Excerpt to read:
<<<<

Expanding the above expression:

$$\begin{aligned} \begin{aligned} \text {MSEM}(\hat{\beta }_k) = \hat{\phi } \left( \mathcal {Q} G_k^{-1} G G_k^{-1} \mathcal {Q}^T \right) + b_k b_k^T, \end{aligned} \end{aligned}$$
(15)

where \(b_k = \text {Bias}(\hat{\beta }_k) = -k \mathcal {Q} G_k^{-1} \alpha\). The MSE is calculated as the trace of the MSEM:

$$\begin{aligned} \begin{aligned} \text {MSE}(\hat{\beta }_k) =\text {tr}\left( \text {MSEM}(\hat{\beta }_k)\right) = \hat{\phi } \sum _{j=1}^p \frac{g_j}{(g_j + k)^2} + \sum _{j=1}^p \frac{k^2 \alpha _j^2}{(g_j + k)^2}, \end{aligned} \end{aligned}$$
(16)

where \(\alpha _j\) denotes the \(j\)-th component of the vector \(\alpha = \mathcal {Q}^T \hat{\beta }_{\text {MLE}}\), representing the MLE-adjusted coefficient values.

Proposed estimator

Building on the work of Bhat and Raju33 and extending the contributions of Rashad et al.30 and Akram et al.31, we propose the generalized ridge estimator for the PIGRM. The Poisson-Inverse Gaussian generalized ridge estimator (PIGGRE) enhances standard ridge regression by assigning a unique shrinkage parameter to each regression coefficient, improving its ability to address multicollinearity.

In the PIGGRE method, the ridge parameter matrix is written as \(K = \text {diag}(k_1, k_2, \ldots , k_p)\), where each \(k_j\) controls how much shrinkage is applied to the \(j\)-th regression coefficient. This setup gives more flexibility and improves prediction accuracy and addresses multicollinearity than the standard PIGRRE approach.

Key scenarios in the PIGGRE framework include:

  1. 1.

    \(k_j = 0\) for all \(j\): the estimator reduces to the MLE.

  2. 2.

    \(k_j = k\) (constant) for all \(j\): the estimator corresponds to PIGRRE.

  3. 3.

    \(k_j\) varying across coefficients: the estimator is referred to as PIGGRE

The PIGGRE is defined as:

$$\begin{aligned} \hat{\beta }_{K} = (X^T \hat{W} X + K)^{-1} X^T y= \left( X^T \hat{W} X + K \right) ^{-1} X^T \hat{W} X \hat{\beta }_{\text {MLE}}. \end{aligned}$$
(17)

>>>>

Reproduce, word for word, the stretch of the ridge estimator passage from "where \(\alpha _j\)" through "to address multicollinearity.".

Data supplied:

<<<<

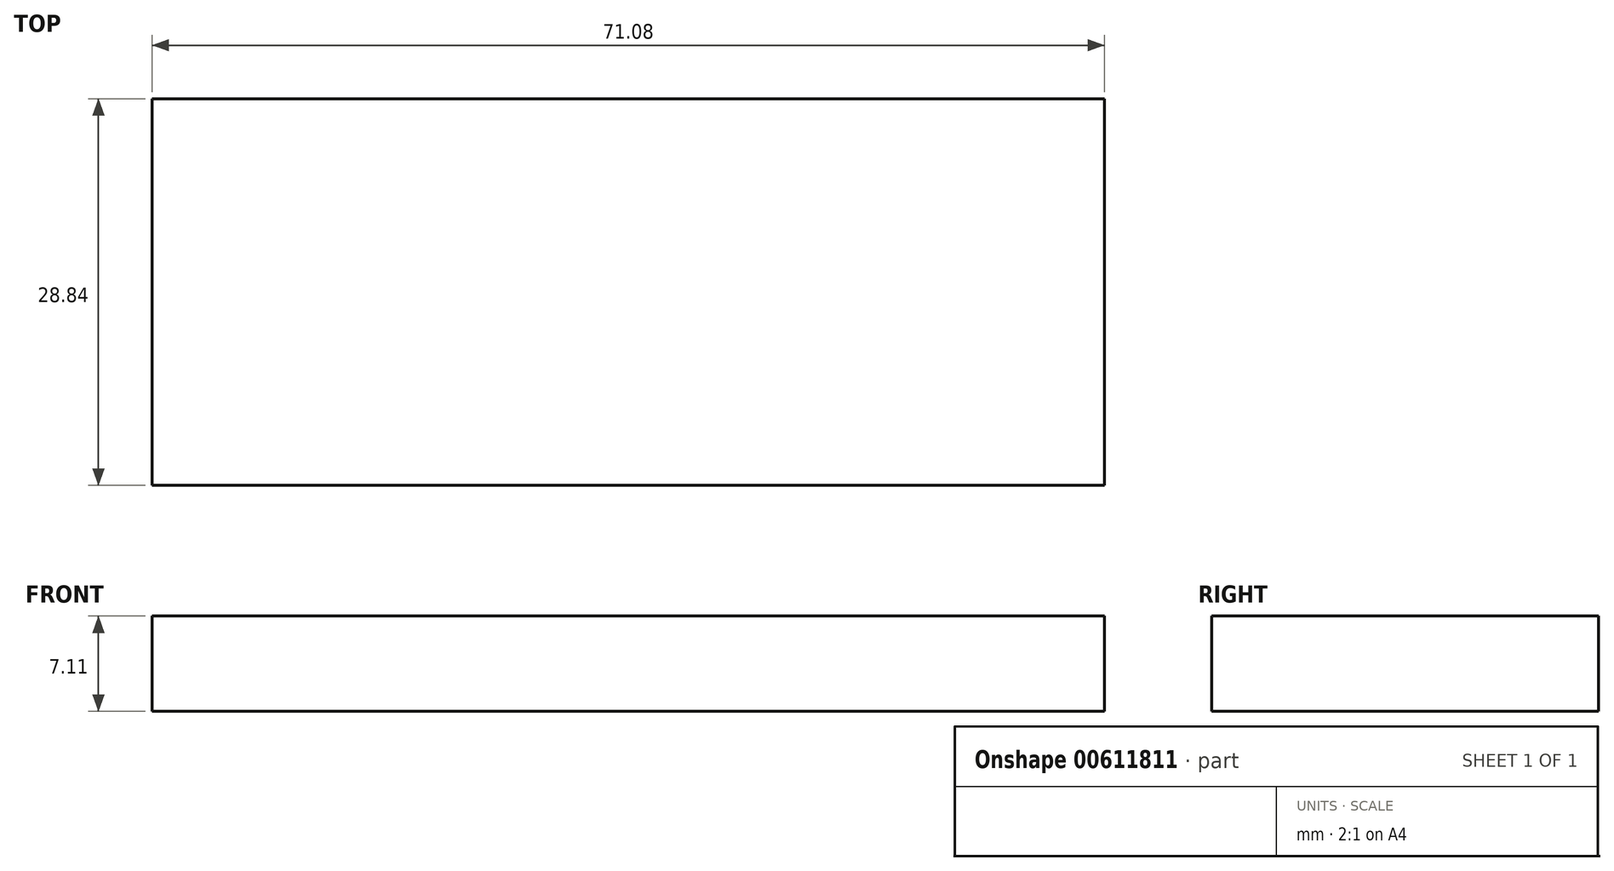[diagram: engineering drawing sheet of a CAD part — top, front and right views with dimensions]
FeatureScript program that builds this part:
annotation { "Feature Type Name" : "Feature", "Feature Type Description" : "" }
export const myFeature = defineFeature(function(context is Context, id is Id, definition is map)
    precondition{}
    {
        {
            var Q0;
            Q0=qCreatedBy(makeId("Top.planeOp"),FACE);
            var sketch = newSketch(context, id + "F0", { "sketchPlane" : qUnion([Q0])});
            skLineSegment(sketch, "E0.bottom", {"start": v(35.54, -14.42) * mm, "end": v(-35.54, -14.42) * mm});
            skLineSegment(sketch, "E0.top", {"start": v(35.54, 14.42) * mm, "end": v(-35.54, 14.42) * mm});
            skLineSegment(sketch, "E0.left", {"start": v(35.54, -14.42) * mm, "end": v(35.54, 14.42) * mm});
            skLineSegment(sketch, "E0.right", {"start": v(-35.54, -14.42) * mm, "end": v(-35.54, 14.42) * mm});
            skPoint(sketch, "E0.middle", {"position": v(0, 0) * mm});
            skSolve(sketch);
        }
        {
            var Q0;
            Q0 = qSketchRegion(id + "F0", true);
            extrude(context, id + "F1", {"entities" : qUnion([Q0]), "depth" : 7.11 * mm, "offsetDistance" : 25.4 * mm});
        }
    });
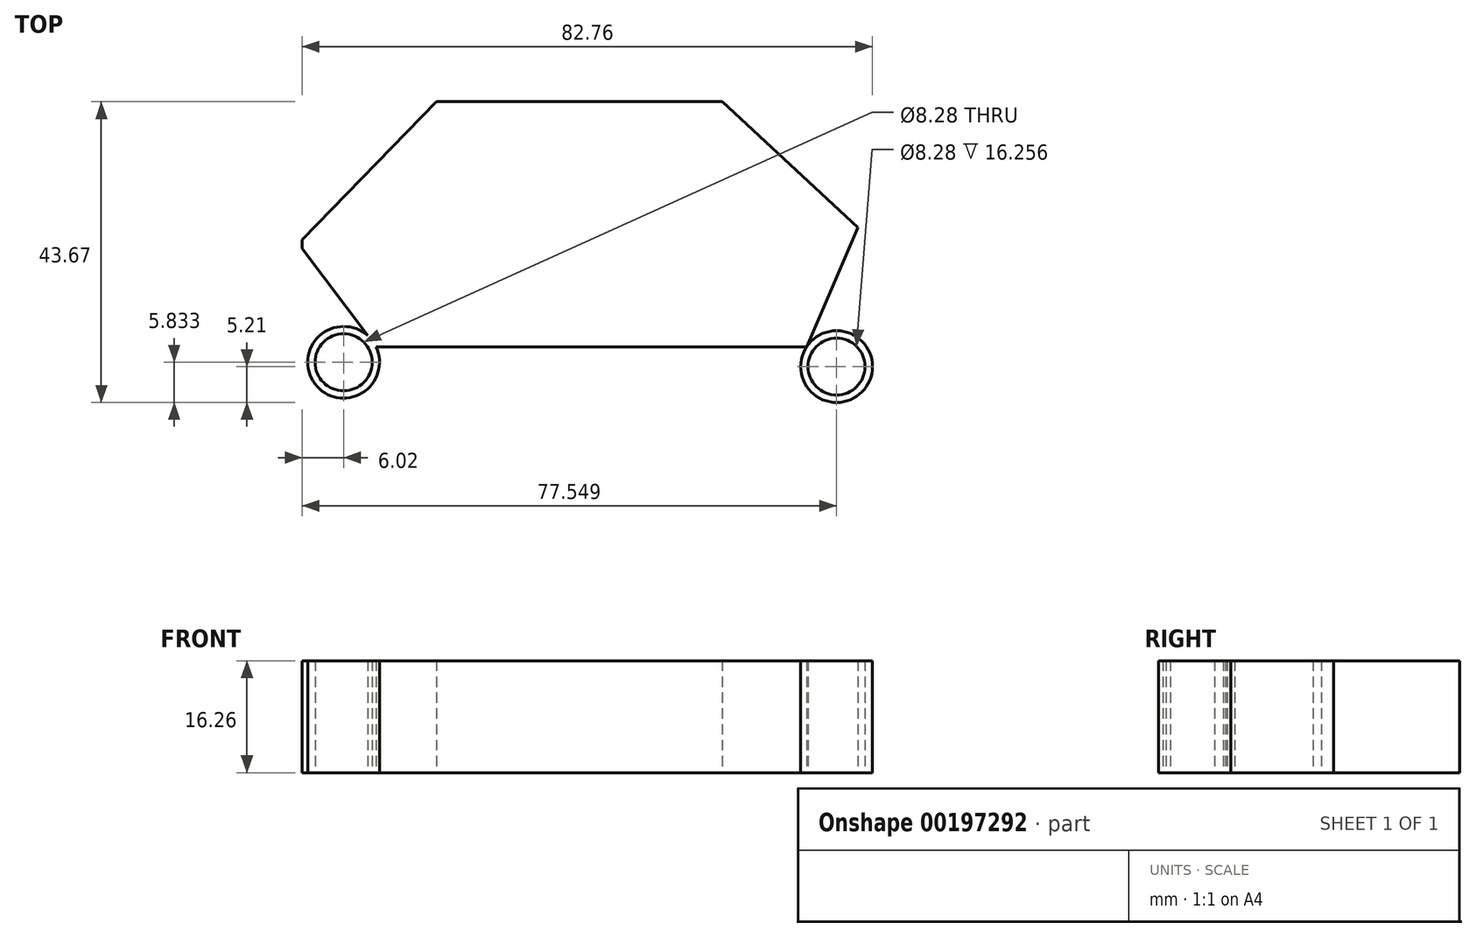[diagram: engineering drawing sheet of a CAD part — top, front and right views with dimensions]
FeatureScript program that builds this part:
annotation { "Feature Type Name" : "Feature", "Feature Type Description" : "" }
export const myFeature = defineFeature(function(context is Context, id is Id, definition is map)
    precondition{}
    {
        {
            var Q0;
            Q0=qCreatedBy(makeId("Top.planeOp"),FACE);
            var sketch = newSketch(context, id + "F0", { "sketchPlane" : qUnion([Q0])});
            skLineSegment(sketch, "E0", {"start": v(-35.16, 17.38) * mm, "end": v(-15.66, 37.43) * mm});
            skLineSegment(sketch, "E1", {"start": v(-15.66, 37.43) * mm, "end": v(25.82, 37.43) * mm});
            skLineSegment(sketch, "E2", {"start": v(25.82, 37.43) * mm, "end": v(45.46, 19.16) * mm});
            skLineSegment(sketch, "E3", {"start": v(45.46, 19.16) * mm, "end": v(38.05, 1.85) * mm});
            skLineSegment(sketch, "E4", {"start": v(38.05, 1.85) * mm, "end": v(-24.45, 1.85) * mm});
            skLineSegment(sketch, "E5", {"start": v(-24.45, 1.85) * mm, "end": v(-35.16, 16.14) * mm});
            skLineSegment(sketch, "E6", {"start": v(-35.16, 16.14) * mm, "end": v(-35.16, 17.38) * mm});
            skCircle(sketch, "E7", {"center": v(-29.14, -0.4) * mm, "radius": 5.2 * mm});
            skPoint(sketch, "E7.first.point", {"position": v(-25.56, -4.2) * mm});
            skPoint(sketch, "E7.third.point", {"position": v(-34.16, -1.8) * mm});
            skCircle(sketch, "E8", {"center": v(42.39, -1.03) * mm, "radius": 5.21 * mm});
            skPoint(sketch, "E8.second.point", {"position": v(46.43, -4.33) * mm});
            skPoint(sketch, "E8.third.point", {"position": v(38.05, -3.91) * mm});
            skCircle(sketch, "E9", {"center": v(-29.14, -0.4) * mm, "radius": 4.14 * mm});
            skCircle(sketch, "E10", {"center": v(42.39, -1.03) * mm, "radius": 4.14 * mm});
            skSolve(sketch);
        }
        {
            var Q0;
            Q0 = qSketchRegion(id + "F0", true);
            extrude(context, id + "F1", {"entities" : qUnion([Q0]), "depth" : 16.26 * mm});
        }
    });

>>>>

Exercise solution:
where \(\alpha _j\) denotes the \(j\)-th component of the vector \(\alpha = \mathcal {Q}^T \hat{\beta }_{\text {MLE}}\), representing the MLE-adjusted coefficient values.

Proposed estimator

Building on the work of Bhat and Raju33 and extending the contributions of Rashad et al.30 and Akram et al.31, we propose the generalized ridge estimator for the PIGRM. The Poisson-Inverse Gaussian generalized ridge estimator (PIGGRE) enhances standard ridge regression by assigning a unique shrinkage parameter to each regression coefficient, improving its ability to address multicollinearity.